Hand washing bill garners support
Wednesday, February 21, 2007
Some Illinois legislators are trying to make good hygiene the law in the state’s public schools.
A bill being considered in the Illinois House of Representatives would require public schoolchildren to wash their hands with antiseptic soap before eating at school.
Supporters say it will benefit kids like Andrew Wuehler and Lyndon Vickrey, second-graders at Abraham Lincoln Elementary School in Chicago’s Lincoln Park.
The boys say they don’t wash their hands before lunch at school, but do after recess, which takes place after lunch.
"It kind of doesn’t really make sense," Wuehler says.
Some parents, like Kerry Frey, whose stepdaughter is an eighth-grader at Lincoln, think making hand washing mandatory is a good idea.
"I’m all for it," he said. "Hand washing is probably the best thing we can do to stop infections."
Others just think it’s silly. "No law is required for that," said Maud Sosso, who has two kids at Lincoln.
State Rep. Mary Flowers, a Chicago Democrat who sponsored the bill, said last week she was offended some of her colleagues didn’t take her bill seriously, but it picked up traction and could find its way to the full House for a vote.

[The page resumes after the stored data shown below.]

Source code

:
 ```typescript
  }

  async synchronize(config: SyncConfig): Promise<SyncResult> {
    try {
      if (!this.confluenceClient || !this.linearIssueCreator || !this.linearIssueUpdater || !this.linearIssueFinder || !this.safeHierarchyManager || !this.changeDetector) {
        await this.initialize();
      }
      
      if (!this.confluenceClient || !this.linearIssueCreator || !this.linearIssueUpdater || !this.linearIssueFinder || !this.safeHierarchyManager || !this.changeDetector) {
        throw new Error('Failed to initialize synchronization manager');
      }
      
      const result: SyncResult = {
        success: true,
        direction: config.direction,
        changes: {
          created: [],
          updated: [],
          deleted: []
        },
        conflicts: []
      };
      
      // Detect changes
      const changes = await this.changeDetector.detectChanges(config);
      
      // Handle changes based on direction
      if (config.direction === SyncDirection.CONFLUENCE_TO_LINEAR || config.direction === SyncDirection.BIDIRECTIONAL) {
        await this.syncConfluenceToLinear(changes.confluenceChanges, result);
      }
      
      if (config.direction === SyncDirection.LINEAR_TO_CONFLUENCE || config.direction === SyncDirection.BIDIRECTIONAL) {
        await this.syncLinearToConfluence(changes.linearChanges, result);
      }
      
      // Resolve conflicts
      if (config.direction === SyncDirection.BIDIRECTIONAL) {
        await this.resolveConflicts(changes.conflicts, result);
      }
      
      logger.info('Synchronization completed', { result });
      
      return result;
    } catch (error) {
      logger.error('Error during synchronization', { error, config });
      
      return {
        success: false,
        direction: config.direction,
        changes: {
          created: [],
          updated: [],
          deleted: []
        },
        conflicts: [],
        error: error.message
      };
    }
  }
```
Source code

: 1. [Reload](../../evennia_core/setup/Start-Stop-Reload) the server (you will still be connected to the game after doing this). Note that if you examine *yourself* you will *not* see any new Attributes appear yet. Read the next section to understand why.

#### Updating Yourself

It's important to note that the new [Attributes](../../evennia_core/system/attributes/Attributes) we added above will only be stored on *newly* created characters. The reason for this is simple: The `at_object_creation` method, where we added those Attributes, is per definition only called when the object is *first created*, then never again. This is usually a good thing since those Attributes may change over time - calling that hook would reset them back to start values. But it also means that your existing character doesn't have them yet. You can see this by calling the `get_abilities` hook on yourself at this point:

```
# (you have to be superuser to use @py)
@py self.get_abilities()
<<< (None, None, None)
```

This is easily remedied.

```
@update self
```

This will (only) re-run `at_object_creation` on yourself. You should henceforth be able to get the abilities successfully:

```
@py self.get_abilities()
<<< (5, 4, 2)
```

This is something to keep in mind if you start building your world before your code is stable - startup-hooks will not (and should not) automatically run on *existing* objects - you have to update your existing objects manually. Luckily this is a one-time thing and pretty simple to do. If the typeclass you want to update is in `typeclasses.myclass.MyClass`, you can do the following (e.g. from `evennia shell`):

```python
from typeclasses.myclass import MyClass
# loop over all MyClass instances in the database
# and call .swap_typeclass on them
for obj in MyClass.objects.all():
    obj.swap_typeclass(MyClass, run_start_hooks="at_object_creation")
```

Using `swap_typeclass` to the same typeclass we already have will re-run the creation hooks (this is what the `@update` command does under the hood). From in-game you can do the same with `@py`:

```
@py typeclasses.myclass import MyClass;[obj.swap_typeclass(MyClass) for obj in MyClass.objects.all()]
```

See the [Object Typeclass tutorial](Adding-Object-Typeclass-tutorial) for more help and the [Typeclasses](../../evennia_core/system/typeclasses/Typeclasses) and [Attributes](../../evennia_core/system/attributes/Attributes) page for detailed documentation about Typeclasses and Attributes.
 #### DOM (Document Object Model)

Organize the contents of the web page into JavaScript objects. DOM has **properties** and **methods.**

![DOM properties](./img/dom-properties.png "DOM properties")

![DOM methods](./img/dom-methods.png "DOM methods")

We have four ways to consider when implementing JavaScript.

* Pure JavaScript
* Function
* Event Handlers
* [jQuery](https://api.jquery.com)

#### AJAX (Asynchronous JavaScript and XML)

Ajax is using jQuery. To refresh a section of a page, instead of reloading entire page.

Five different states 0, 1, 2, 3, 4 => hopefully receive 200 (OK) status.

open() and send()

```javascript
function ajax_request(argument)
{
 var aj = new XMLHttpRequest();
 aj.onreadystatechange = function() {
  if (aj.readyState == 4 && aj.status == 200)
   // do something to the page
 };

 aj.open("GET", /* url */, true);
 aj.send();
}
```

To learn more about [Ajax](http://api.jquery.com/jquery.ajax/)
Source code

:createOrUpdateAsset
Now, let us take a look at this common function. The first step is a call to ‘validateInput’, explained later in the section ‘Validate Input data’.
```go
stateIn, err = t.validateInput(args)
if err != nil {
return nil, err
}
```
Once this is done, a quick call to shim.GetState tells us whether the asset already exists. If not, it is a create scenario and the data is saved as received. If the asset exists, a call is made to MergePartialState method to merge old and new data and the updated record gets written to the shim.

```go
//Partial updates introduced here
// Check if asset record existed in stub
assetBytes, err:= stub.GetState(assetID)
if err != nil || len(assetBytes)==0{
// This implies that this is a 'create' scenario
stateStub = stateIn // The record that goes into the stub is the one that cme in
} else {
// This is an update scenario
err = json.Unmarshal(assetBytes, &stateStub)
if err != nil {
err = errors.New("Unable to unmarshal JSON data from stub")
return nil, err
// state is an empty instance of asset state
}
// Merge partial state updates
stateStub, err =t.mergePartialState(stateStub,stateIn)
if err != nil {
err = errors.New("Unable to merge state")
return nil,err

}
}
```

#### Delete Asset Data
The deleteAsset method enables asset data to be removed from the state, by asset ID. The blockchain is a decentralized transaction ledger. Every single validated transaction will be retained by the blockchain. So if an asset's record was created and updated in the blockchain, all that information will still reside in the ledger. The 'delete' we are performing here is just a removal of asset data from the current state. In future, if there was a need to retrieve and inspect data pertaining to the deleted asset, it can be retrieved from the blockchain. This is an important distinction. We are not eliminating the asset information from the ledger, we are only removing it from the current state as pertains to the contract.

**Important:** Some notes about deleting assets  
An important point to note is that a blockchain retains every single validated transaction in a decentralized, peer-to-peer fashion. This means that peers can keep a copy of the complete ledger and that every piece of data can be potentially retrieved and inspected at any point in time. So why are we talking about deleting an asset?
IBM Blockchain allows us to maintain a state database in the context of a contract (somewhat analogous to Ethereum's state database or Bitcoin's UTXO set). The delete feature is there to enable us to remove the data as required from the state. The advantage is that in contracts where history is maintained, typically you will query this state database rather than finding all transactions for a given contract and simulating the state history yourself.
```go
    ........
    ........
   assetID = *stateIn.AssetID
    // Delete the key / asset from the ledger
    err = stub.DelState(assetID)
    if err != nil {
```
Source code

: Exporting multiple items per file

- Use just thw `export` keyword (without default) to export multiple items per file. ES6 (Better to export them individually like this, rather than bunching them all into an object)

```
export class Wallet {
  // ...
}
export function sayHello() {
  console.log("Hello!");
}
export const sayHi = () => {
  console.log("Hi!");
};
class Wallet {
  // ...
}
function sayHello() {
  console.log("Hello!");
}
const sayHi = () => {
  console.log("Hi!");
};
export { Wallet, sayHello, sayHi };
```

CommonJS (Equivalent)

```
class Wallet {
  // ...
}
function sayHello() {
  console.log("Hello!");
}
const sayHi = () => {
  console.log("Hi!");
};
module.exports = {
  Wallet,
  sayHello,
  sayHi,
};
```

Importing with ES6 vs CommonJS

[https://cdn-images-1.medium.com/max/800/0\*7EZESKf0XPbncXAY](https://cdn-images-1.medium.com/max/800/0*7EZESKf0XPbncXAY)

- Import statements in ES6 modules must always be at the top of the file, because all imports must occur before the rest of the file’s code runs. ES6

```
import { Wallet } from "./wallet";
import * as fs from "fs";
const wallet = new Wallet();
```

To Patricia McCann, principal at Benjamin E. Mays Academy, an elementary school in Englewood, that’s almost laughable.
"I think it’s ludicrous to pass a law that says you need to wash your hands," she said. "Are the police going to come stand here and make us do it?"
Flowers said the bill isn’t intended to force teachers to micromanage their students’ behavior in the bathroom, but to bring hygiene practices in line with the state’s school code, which already includes good hygiene as part of the curriculum.